=== PROBLEM TO SOLVE ===
The expected output is the set of lines below beginning at the one that contains "dan beberapa seminar" and ending at the final line, reproduced exactly.

=== INPUT ===
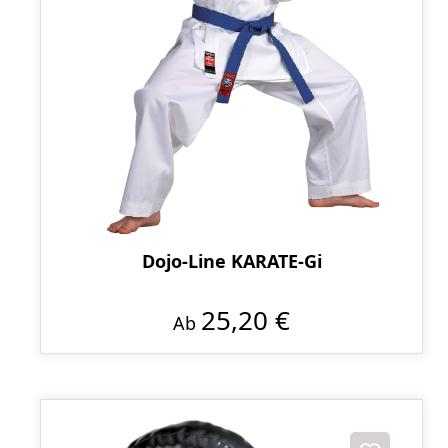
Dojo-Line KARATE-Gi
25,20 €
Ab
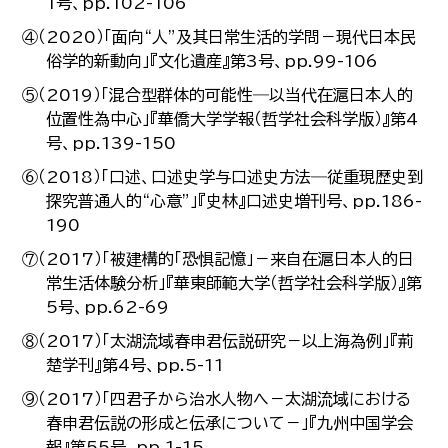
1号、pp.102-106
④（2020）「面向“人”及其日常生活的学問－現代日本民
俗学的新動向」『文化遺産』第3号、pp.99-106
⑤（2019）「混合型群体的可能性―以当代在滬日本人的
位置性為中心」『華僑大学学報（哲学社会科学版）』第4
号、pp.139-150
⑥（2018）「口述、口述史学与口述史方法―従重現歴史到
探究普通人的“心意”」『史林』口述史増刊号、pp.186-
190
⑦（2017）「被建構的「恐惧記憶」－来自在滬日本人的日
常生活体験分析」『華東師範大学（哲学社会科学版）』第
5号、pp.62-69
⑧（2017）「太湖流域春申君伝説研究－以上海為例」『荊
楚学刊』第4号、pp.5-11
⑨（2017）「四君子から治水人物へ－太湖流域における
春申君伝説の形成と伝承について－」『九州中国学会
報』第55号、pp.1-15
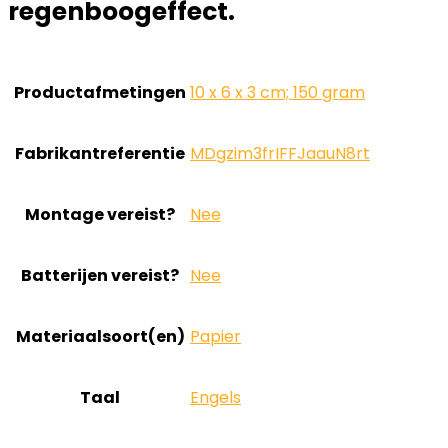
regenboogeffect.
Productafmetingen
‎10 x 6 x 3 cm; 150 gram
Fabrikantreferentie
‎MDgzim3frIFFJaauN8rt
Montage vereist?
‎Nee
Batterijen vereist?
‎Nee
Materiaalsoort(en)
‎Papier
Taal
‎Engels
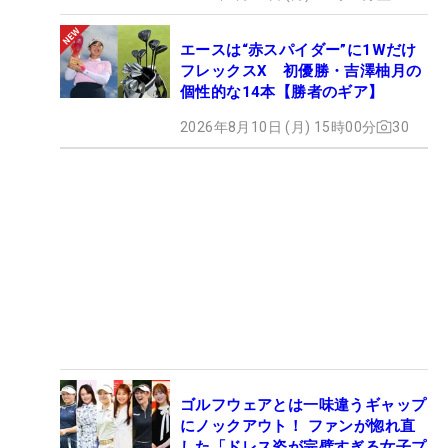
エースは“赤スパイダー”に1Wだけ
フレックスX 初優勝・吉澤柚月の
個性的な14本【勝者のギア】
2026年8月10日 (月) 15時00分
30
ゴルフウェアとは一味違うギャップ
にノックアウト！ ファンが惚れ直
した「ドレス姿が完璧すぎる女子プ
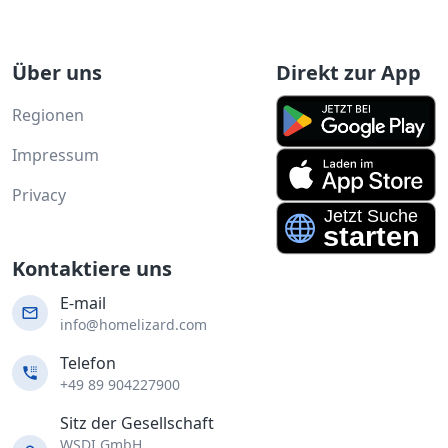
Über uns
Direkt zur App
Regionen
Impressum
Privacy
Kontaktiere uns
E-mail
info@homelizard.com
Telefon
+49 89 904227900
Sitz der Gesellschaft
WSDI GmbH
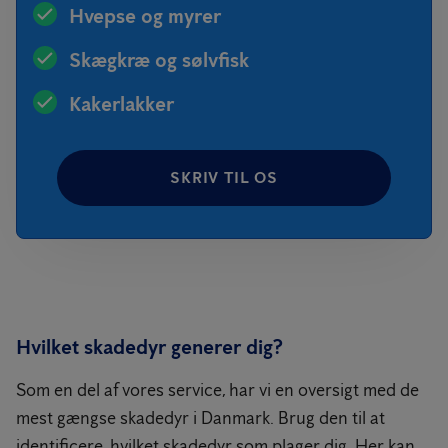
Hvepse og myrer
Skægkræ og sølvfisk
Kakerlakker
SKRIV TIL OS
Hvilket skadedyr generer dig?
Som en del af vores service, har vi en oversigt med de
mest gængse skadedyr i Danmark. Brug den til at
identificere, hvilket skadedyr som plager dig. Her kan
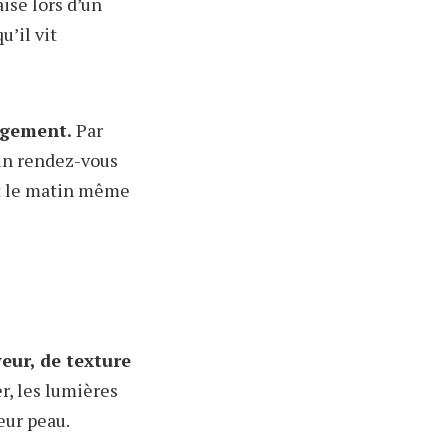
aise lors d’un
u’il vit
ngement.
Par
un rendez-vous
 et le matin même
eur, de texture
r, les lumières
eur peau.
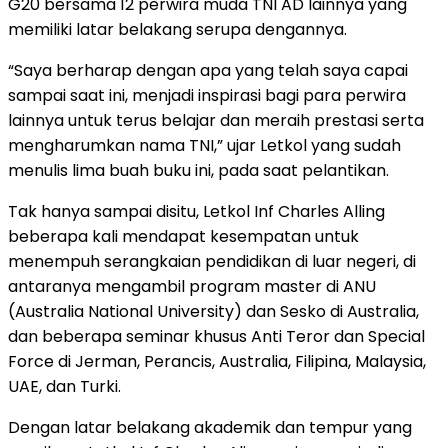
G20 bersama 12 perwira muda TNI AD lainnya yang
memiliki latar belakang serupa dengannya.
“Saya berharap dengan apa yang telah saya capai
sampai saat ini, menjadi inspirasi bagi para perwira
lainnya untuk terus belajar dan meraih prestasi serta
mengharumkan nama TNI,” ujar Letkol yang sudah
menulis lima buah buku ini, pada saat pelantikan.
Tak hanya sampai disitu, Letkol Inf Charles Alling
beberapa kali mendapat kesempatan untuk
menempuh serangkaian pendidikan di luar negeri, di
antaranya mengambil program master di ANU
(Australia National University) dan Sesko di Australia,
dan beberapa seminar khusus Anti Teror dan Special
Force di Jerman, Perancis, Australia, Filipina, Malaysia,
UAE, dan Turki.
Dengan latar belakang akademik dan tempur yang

=== EXERCISE RESPONSE ===
dan beberapa seminar khusus Anti Teror dan Special
Force di Jerman, Perancis, Australia, Filipina, Malaysia,
UAE, dan Turki.
Dengan latar belakang akademik dan tempur yang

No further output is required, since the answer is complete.